- WHAT THE TASK REQUIRES -
What you print should match the entries exactly, only without the pictures.

INPUT MATERIAL Block Start

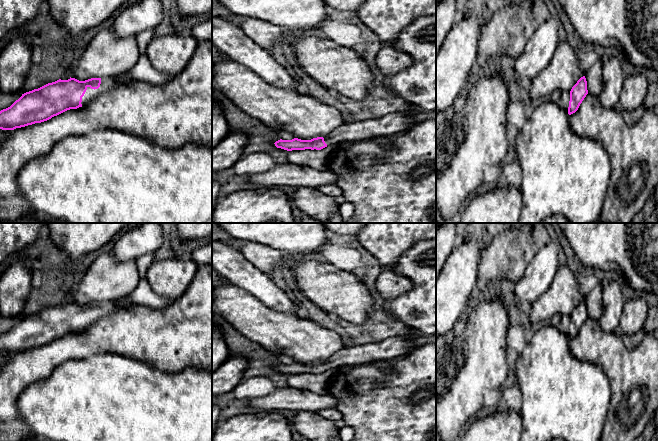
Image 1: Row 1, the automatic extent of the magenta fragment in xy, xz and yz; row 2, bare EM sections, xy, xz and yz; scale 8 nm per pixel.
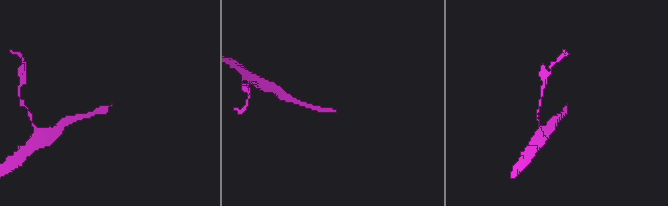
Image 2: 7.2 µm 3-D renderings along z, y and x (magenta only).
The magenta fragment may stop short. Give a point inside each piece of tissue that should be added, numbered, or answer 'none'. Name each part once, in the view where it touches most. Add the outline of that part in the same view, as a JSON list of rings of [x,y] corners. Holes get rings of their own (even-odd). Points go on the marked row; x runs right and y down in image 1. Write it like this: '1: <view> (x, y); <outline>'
1: xy (107, 84); [[[109,77],[109,78],[102,78],[101,84],[98,89],[91,89],[90,87],[87,87],[87,90],[82,97],[82,105],[87,104],[88,102],[92,101],[93,99],[99,97],[103,93],[106,93],[108,91],[111,91],[121,85],[128,85],[129,83],[133,82],[135,80],[128,79],[126,81],[119,81],[116,77]]]

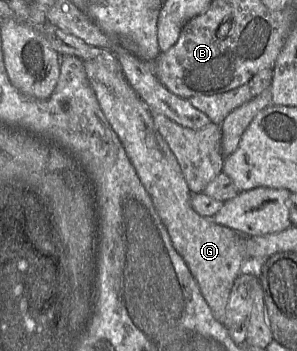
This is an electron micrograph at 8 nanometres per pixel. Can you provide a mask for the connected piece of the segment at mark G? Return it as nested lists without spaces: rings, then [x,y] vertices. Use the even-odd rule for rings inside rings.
[[[103,50],[97,57],[82,61],[100,107],[150,195],[173,247],[197,281],[213,316],[223,324],[234,281],[248,267],[240,253],[240,238],[249,235],[216,224],[213,217],[201,216],[193,210],[192,193],[175,155],[157,130],[150,109],[126,80],[113,53]]]

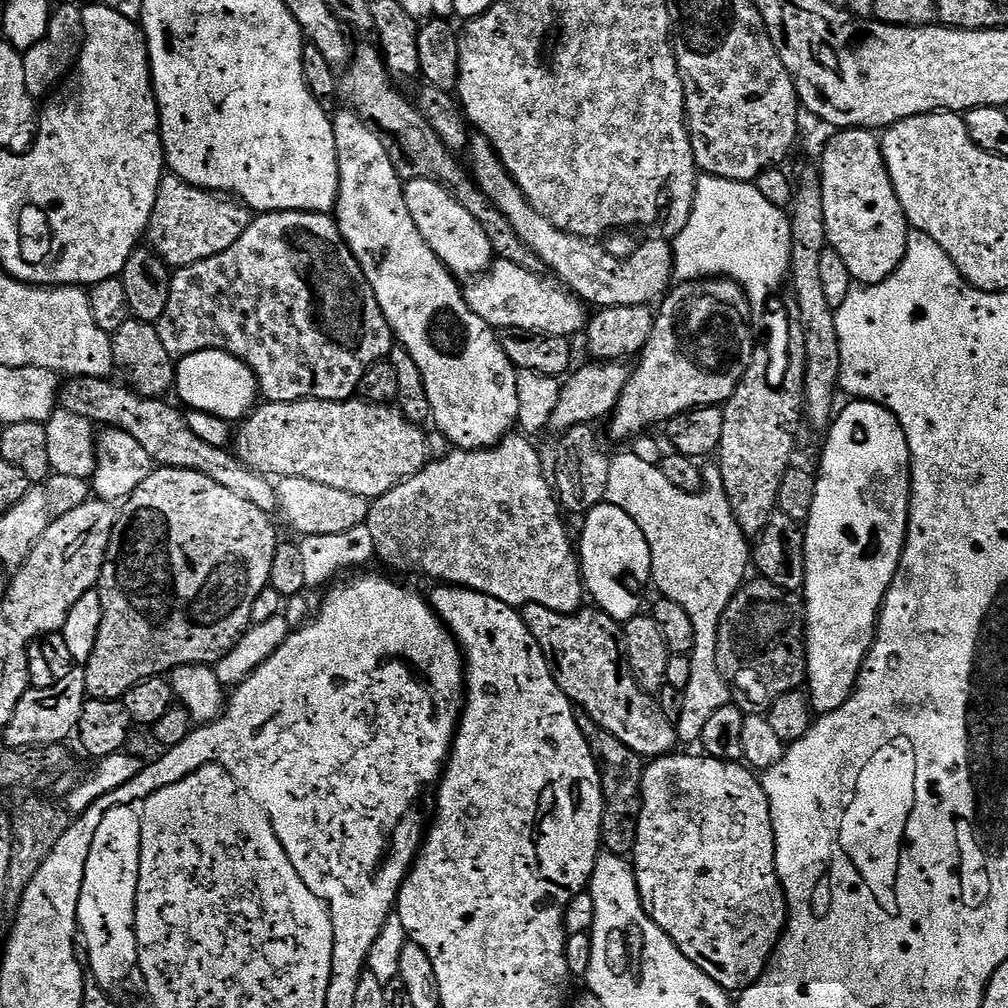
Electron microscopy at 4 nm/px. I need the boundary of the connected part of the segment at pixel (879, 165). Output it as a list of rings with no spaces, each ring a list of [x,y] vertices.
[[[845,128],[832,134],[820,156],[818,171],[828,247],[838,250],[842,262],[846,262],[846,270],[850,270],[857,285],[881,284],[885,278],[894,274],[906,254],[910,225],[894,194],[877,133],[867,128]]]

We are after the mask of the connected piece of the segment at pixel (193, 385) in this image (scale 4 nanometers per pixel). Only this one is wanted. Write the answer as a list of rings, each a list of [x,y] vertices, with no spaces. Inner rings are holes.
[[[211,348],[198,354],[179,357],[178,363],[176,364],[174,392],[175,395],[180,395],[181,402],[179,401],[179,403],[181,405],[193,408],[199,412],[204,412],[208,416],[217,416],[229,422],[243,421],[244,417],[252,411],[258,400],[256,375],[237,356],[231,356],[229,352],[219,348]]]

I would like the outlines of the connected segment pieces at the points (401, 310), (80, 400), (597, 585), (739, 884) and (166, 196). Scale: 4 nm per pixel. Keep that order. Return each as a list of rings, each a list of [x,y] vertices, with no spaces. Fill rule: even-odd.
[[[351,110],[343,111],[337,111],[332,122],[334,126],[334,146],[336,147],[336,157],[338,158],[338,194],[336,195],[336,206],[334,209],[336,229],[340,232],[340,237],[344,240],[346,247],[352,252],[353,258],[356,259],[362,274],[366,278],[366,282],[370,286],[370,290],[374,290],[374,298],[378,298],[378,306],[382,310],[382,314],[392,331],[395,343],[399,347],[405,348],[410,354],[410,358],[414,360],[414,366],[418,366],[422,382],[426,388],[426,398],[430,398],[431,423],[433,425],[437,424],[440,427],[441,434],[457,449],[492,448],[517,427],[518,386],[516,385],[516,374],[518,370],[510,362],[510,358],[506,358],[506,354],[500,345],[497,329],[491,328],[486,322],[482,322],[482,318],[478,318],[478,314],[474,314],[474,310],[470,310],[470,306],[464,300],[461,285],[456,285],[459,283],[454,279],[452,273],[437,258],[434,250],[430,250],[430,246],[422,238],[422,234],[418,234],[418,226],[414,226],[414,218],[410,218],[410,210],[406,210],[404,184],[390,162],[390,154],[386,154],[386,146],[382,146],[380,135],[374,130],[370,130],[370,126],[366,126],[361,122],[356,117],[355,112]]]
[[[74,376],[65,379],[58,397],[59,407],[91,420],[93,425],[107,426],[109,429],[125,431],[126,434],[130,434],[130,437],[134,438],[149,454],[153,465],[161,468],[194,470],[198,474],[206,474],[206,478],[218,482],[218,486],[226,486],[226,490],[232,491],[236,497],[243,498],[245,502],[250,502],[253,506],[258,506],[258,510],[269,514],[277,511],[276,489],[269,477],[262,476],[254,469],[246,467],[228,448],[210,446],[207,442],[199,440],[190,430],[190,426],[186,426],[184,412],[179,407],[176,407],[177,409],[171,408],[170,405],[164,404],[168,402],[160,398],[141,398],[123,383],[120,385],[111,384],[112,382],[111,379],[102,376]]]
[[[607,502],[594,506],[584,517],[584,525],[578,536],[578,559],[580,574],[589,597],[594,599],[595,607],[600,608],[610,618],[618,621],[628,620],[641,611],[640,599],[644,596],[644,587],[649,587],[652,579],[652,559],[646,534],[618,506]]]
[[[697,754],[697,756],[667,756],[655,757],[645,767],[644,777],[640,783],[640,814],[635,821],[636,845],[632,848],[630,863],[636,869],[636,885],[642,906],[646,914],[661,928],[668,937],[718,986],[722,986],[729,994],[739,994],[750,987],[764,972],[773,950],[784,933],[784,925],[788,923],[788,903],[784,901],[784,887],[776,873],[776,839],[768,799],[764,793],[763,783],[751,767],[740,762],[713,760],[711,756]]]
[[[168,174],[160,181],[158,198],[154,198],[146,244],[169,269],[194,266],[194,262],[202,262],[206,258],[214,258],[214,254],[222,254],[222,250],[230,250],[230,246],[234,246],[234,242],[246,234],[253,219],[253,213],[243,204],[214,192],[194,188],[185,180]]]

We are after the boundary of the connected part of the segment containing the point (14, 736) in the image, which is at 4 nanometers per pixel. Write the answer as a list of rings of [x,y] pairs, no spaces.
[[[73,667],[54,686],[45,688],[29,687],[28,693],[20,699],[14,710],[14,718],[2,729],[3,743],[10,748],[34,748],[45,744],[64,744],[67,736],[75,733],[80,715],[84,709],[86,693],[84,690],[83,667]]]

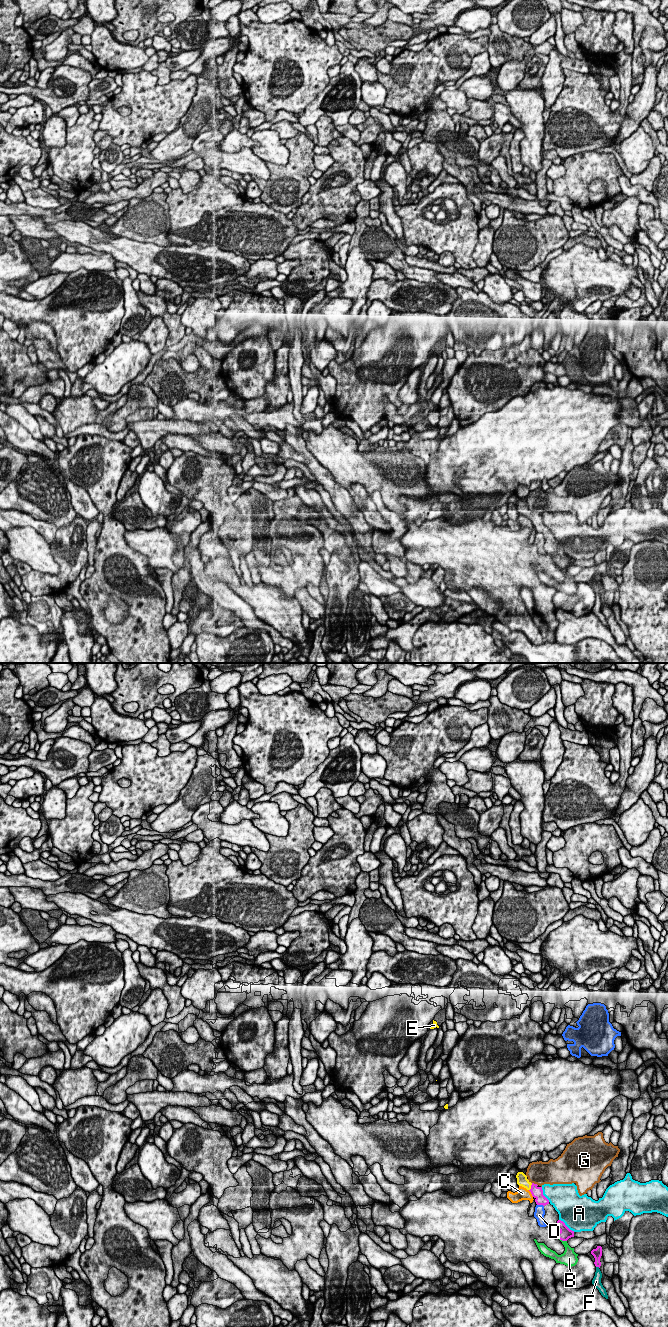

INPUT MATERIAL Block End

- COMPLETED TASK -
Image 1: Row 1, the automatic extent of the magenta fragment in xy, xz and yz; row 2, bare EM sections, xy, xz and yz; scale 8 nm per pixel.
Image 2: 7.2 µm 3-D renderings along z, y and x (magenta only).
The magenta fragment may stop short. Give a point inside each piece of tissue that should be added, numbered, or answer 'none'. Name each part once, in the view where it touches most. Add the outline of that part in the same view, as a JSON list of rings of [x,y] corners. Holes get rings of their own (even-odd). Points go on the marked row; x runs right and y down in image 1. Write it like this: '1: <view> (x, y); <outline>'
1: xy (107, 84); [[[109,77],[109,78],[102,78],[101,84],[98,89],[91,89],[90,87],[87,87],[87,90],[82,97],[82,105],[87,104],[88,102],[92,101],[93,99],[99,97],[103,93],[106,93],[108,91],[111,91],[121,85],[128,85],[129,83],[133,82],[135,80],[128,79],[126,81],[119,81],[116,77]]]

This is an electron micrograph at 8 nanometres per pixel. Can you provide a mask for the connected piece of the segment at mark G? Return it as nested lists without spaces: rings, then [x,y] vertices. Use the even-odd rule for rings inside rings.
[[[103,50],[97,57],[82,61],[100,107],[150,195],[173,247],[197,281],[213,316],[223,324],[234,281],[248,267],[240,253],[240,238],[249,235],[216,224],[213,217],[201,216],[193,210],[192,193],[175,155],[157,130],[150,109],[126,80],[113,53]]]

Electron microscopy at 4 nm/px. I need the boundary of the connected part of the segment at pixel (879, 165). Output it as a list of rings with no spaces, each ring a list of [x,y] vertices.
[[[845,128],[832,134],[820,156],[818,171],[828,247],[838,250],[842,262],[846,262],[846,270],[850,270],[857,285],[881,284],[885,278],[894,274],[906,254],[910,225],[894,194],[877,133],[867,128]]]

We are after the mask of the connected piece of the segment at pixel (193, 385) in this image (scale 4 nanometers per pixel). Only this one is wanted. Write the answer as a list of rings, each a list of [x,y] vertices, with no spaces. Inner rings are holes.
[[[211,348],[198,354],[179,357],[178,363],[176,364],[174,392],[175,395],[180,395],[181,402],[179,401],[179,403],[181,405],[193,408],[199,412],[204,412],[208,416],[217,416],[229,422],[243,421],[244,417],[252,411],[258,400],[256,375],[237,356],[231,356],[229,352],[219,348]]]

I would like the outlines of the connected segment pieces at the points (401, 310), (80, 400), (597, 585), (739, 884) and (166, 196). Scale: 4 nm per pixel. Keep that order. Return each as a list of rings, each a list of [x,y] vertices, with no spaces. Fill rule: even-odd.
[[[351,110],[343,111],[337,111],[332,122],[334,126],[334,146],[336,147],[336,157],[338,158],[338,194],[336,195],[336,206],[334,209],[336,229],[340,232],[340,237],[344,240],[346,247],[352,252],[353,258],[356,259],[362,274],[366,278],[366,282],[370,286],[370,290],[374,290],[374,298],[378,298],[378,306],[382,310],[382,314],[392,331],[395,343],[399,347],[405,348],[410,354],[410,358],[414,360],[414,366],[418,366],[422,382],[426,388],[426,398],[430,398],[431,423],[433,425],[437,424],[440,427],[441,434],[457,449],[492,448],[517,427],[518,386],[516,385],[516,374],[518,370],[510,362],[510,358],[506,358],[506,354],[500,345],[497,329],[491,328],[486,322],[482,322],[482,318],[478,318],[478,314],[474,314],[474,310],[470,310],[470,306],[464,300],[461,285],[456,285],[459,283],[454,279],[452,273],[437,258],[434,250],[430,250],[430,246],[422,238],[422,234],[418,234],[418,226],[414,226],[414,218],[410,218],[410,210],[406,210],[404,184],[390,162],[390,154],[386,154],[386,146],[382,146],[380,135],[374,130],[370,130],[370,126],[366,126],[361,122],[356,117],[355,112]]]
[[[74,376],[65,379],[58,397],[59,407],[91,420],[93,425],[107,426],[109,429],[125,431],[126,434],[130,434],[130,437],[134,438],[149,454],[153,465],[161,468],[194,470],[198,474],[206,474],[206,478],[218,482],[218,486],[226,486],[226,490],[232,491],[236,497],[243,498],[245,502],[250,502],[253,506],[258,506],[258,510],[269,514],[277,511],[276,489],[269,477],[262,476],[254,469],[246,467],[228,448],[210,446],[207,442],[199,440],[190,430],[190,426],[186,426],[184,412],[179,407],[176,407],[177,409],[171,408],[170,405],[164,404],[168,402],[160,398],[141,398],[123,383],[120,385],[111,384],[112,382],[111,379],[102,376]]]
[[[607,502],[594,506],[584,517],[584,525],[578,536],[578,559],[580,574],[589,597],[594,599],[595,607],[600,608],[610,618],[618,621],[628,620],[641,611],[640,599],[644,596],[644,587],[649,587],[652,579],[652,559],[646,534],[618,506]]]
[[[697,754],[697,756],[667,756],[655,757],[645,767],[644,777],[640,783],[640,814],[635,821],[636,845],[632,848],[630,863],[636,869],[636,885],[642,906],[646,914],[661,928],[668,937],[718,986],[722,986],[729,994],[739,994],[750,987],[764,972],[773,950],[784,933],[784,925],[788,923],[788,903],[784,901],[784,887],[776,873],[776,839],[768,799],[764,793],[763,783],[751,767],[740,762],[713,760],[711,756]]]
[[[168,174],[160,181],[158,198],[154,198],[146,244],[169,269],[194,266],[194,262],[202,262],[206,258],[214,258],[214,254],[222,254],[222,250],[230,250],[230,246],[234,246],[234,242],[246,234],[253,219],[253,213],[243,204],[214,192],[194,188],[185,180]]]

We are after the boundary of the connected part of the segment containing the point (14, 736) in the image, which is at 4 nanometers per pixel. Write the answer as a list of rings of [x,y] pairs, no spaces.
[[[73,667],[54,686],[45,688],[29,687],[28,693],[20,699],[14,710],[14,718],[2,729],[3,743],[10,748],[34,748],[45,744],[64,744],[67,736],[75,733],[80,715],[84,709],[86,693],[84,690],[83,667]]]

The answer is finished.